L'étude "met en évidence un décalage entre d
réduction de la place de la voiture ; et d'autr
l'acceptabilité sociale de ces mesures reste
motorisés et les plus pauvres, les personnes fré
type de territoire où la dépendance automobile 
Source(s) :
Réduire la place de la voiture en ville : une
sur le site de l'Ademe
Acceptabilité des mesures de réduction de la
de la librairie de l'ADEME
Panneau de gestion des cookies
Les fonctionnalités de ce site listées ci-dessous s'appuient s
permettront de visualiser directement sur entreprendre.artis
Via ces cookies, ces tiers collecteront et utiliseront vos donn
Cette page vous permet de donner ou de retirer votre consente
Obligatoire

...

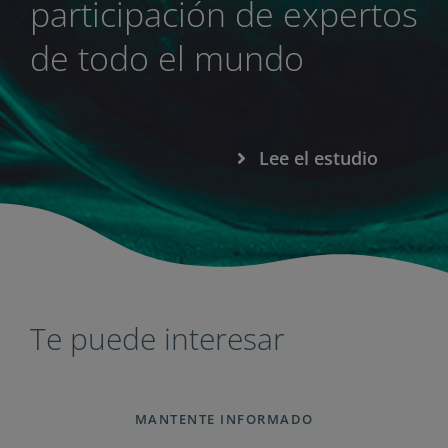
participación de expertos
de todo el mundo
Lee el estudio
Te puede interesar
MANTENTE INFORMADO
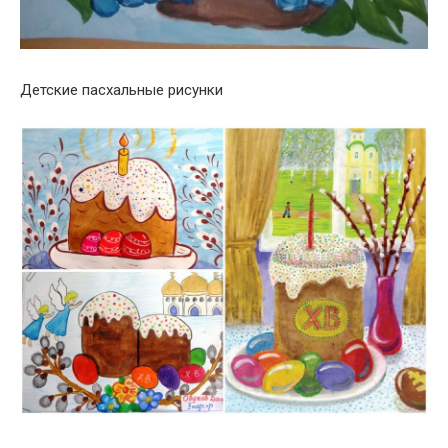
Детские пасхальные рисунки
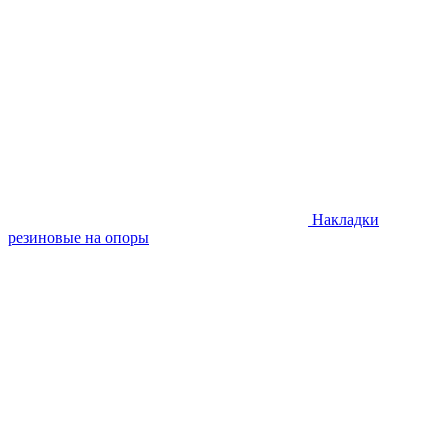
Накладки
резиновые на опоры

* * *

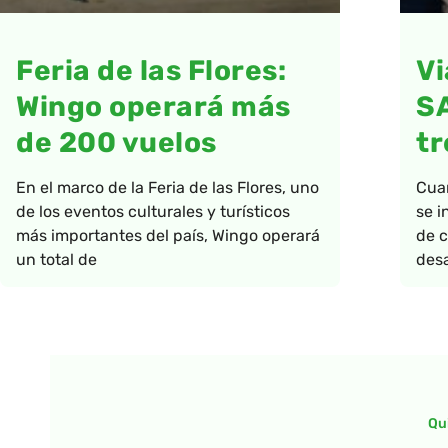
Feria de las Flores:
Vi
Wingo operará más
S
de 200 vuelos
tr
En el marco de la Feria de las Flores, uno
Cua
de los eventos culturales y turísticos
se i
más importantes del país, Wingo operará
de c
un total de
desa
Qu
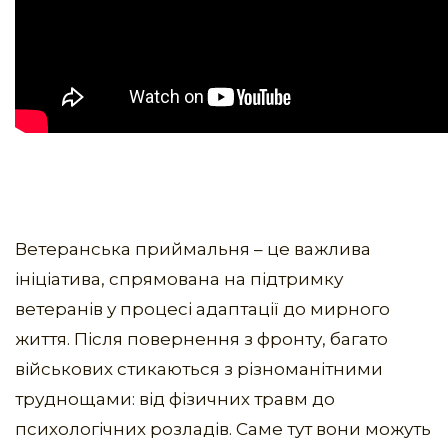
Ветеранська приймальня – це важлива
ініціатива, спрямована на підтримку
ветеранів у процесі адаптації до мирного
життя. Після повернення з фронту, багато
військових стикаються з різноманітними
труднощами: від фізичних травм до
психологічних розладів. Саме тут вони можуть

* [Work to be completed]:
Copy the lines of the data above exactly as written, beginning with the line containing "ветеранів у процесі адаптації до мирного" and ending with the line containing "психологічних розладів. Саме тут вони можуть", and leave out all other lines.

* [Exercise solution]:
ветеранів у процесі адаптації до мирного
життя. Після повернення з фронту, багато
військових стикаються з різноманітними
труднощами: від фізичних травм до
психологічних розладів. Саме тут вони можуть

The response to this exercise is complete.